Top of RECORD SET

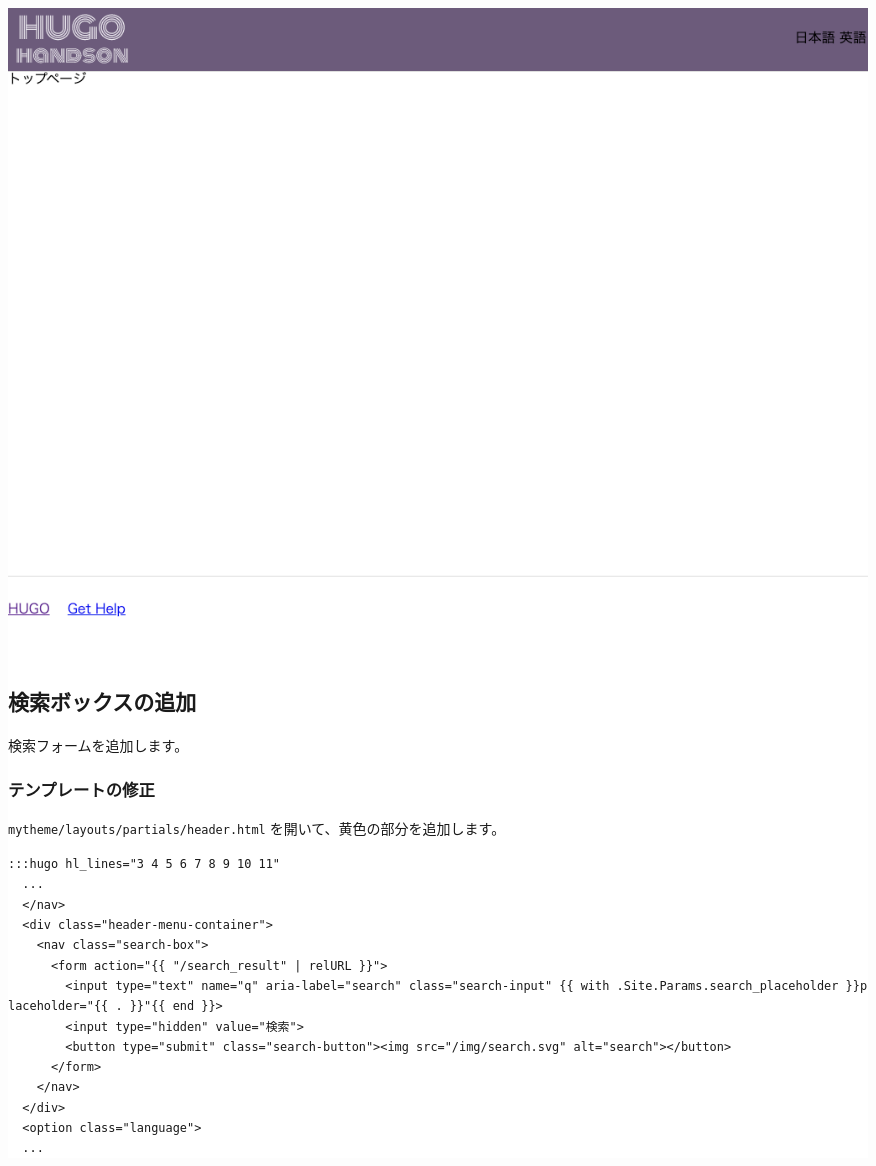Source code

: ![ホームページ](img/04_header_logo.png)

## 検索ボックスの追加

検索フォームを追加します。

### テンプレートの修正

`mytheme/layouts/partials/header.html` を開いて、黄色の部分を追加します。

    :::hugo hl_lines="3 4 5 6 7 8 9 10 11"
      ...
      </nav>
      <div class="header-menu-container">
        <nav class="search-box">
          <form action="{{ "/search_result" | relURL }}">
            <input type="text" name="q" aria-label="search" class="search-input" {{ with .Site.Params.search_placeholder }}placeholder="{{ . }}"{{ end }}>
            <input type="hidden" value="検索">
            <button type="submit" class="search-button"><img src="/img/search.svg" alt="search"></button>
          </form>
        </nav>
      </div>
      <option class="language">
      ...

Bottom of RECORD SET
Top of RECORD SET

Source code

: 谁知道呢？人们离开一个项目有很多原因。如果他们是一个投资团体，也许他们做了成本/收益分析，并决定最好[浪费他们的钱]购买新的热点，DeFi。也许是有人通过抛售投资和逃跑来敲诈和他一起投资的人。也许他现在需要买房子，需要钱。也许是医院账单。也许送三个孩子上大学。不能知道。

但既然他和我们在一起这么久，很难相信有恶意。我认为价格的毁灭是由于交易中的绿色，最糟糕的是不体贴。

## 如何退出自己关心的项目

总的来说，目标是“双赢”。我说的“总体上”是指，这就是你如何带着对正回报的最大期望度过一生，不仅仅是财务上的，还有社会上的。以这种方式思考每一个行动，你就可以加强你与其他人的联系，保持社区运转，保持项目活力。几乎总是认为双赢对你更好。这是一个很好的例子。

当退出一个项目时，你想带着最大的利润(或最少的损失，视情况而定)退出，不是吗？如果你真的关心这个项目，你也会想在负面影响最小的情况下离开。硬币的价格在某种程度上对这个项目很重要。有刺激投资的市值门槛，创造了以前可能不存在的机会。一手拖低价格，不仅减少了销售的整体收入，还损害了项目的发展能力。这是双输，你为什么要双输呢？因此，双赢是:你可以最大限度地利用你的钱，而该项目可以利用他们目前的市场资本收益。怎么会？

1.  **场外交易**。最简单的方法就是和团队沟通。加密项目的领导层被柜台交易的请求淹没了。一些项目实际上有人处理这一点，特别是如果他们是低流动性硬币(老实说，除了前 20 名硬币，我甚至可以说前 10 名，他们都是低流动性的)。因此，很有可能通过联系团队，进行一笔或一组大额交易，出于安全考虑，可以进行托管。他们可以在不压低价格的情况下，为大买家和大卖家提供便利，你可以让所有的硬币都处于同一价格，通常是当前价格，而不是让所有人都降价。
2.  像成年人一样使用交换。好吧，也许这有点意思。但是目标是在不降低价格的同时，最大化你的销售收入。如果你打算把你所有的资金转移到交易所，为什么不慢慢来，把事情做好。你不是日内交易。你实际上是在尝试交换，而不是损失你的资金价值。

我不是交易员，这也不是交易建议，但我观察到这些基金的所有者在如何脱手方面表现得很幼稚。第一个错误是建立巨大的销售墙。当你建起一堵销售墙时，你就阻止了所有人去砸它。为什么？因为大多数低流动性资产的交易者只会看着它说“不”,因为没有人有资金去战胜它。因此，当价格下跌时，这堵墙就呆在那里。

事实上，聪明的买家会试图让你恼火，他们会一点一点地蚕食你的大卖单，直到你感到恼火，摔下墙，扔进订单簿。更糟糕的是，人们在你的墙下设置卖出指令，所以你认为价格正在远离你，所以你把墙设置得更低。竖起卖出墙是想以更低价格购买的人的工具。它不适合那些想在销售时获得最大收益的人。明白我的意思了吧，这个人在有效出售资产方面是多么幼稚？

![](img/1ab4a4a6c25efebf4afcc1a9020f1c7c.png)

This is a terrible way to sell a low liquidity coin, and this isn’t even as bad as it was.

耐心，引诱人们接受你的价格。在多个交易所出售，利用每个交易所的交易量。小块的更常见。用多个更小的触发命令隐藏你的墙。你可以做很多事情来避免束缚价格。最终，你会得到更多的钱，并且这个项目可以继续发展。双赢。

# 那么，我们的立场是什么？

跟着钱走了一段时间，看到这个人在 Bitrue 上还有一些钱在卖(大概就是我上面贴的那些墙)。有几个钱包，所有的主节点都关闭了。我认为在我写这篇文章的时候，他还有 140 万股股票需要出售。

Bottom of RECORD SET
Top of RECORD SET

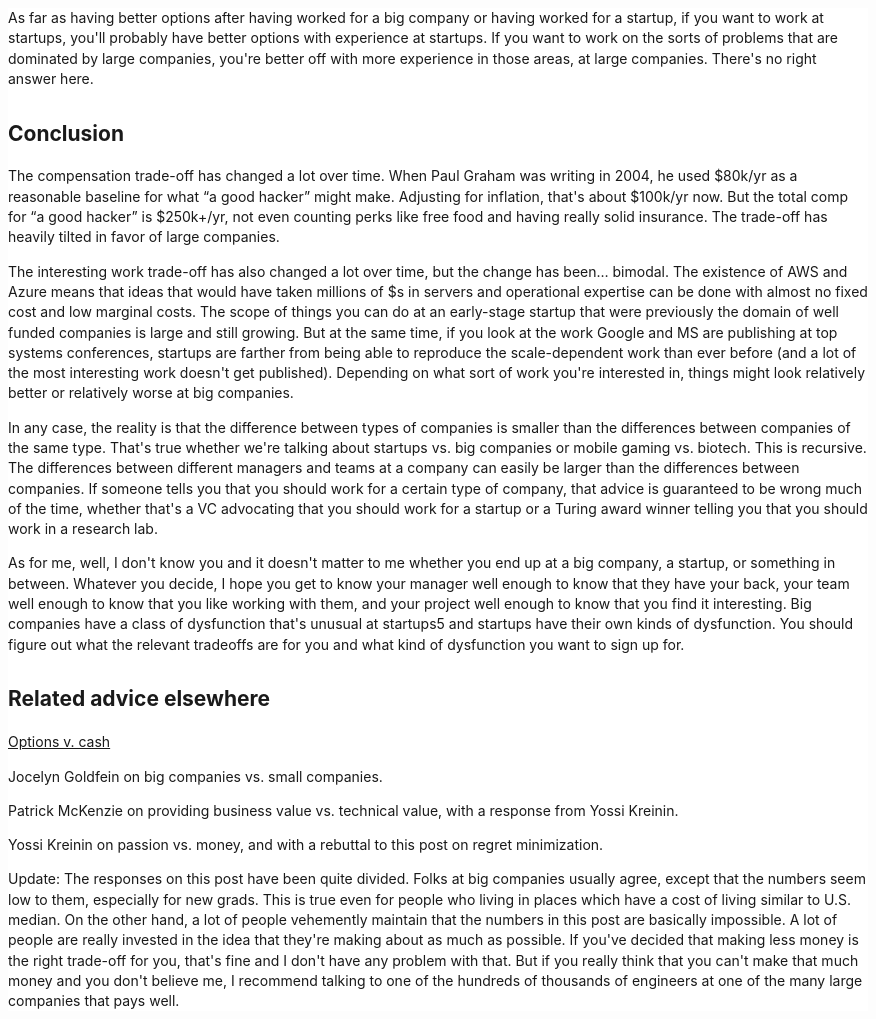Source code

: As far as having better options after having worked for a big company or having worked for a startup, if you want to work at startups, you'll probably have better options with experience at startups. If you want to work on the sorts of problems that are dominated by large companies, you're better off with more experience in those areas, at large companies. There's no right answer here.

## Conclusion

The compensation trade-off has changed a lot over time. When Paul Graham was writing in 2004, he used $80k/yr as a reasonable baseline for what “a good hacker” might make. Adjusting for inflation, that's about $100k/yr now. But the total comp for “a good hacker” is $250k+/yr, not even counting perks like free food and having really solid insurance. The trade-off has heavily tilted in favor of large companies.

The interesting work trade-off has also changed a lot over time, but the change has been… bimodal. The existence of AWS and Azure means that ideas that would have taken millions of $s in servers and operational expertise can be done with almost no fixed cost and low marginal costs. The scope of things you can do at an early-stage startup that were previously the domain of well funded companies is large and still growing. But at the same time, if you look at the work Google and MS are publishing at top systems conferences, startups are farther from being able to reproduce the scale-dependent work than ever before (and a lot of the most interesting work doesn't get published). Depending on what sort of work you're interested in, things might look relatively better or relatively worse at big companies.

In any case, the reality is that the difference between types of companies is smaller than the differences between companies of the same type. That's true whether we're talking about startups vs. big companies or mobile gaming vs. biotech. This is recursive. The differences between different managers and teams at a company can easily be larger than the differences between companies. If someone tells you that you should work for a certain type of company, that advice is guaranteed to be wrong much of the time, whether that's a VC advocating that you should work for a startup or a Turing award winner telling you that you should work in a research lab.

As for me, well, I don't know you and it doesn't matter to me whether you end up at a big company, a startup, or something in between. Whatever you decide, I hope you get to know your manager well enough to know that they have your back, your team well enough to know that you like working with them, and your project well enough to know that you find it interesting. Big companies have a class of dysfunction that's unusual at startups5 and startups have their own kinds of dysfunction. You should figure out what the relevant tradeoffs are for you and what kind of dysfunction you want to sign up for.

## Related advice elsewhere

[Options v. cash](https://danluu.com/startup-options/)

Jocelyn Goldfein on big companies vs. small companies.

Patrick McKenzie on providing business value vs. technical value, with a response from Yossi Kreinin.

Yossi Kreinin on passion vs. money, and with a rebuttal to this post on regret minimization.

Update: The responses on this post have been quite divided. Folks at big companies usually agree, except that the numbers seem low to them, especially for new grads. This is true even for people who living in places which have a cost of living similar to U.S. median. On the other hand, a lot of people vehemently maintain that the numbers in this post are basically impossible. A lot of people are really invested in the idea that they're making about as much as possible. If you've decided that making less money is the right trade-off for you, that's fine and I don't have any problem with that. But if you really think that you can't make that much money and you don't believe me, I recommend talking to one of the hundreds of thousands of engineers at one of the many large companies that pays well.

Bottom of RECORD SET

§ **JOB**
Every line that holds the word "input" should be copied from the records above.

§ **OUTPUT**
            <input type="text" name="q" aria-label="search" class="search-input" {{ with .Site.Params.search_placeholder }}placeholder="{{ . }}"{{ end }}>
            <input type="hidden" value="検索">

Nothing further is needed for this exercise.